**What to work on:**
Exactness is required throughout. Return every record once more.

Saved data entries:
---+---

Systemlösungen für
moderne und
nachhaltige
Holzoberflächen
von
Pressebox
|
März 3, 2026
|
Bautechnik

---+---

**Exercise response:**
Systemlösungen für
moderne und
nachhaltige
Holzoberflächen
von
Pressebox
|
März 3, 2026
|
Bautechnik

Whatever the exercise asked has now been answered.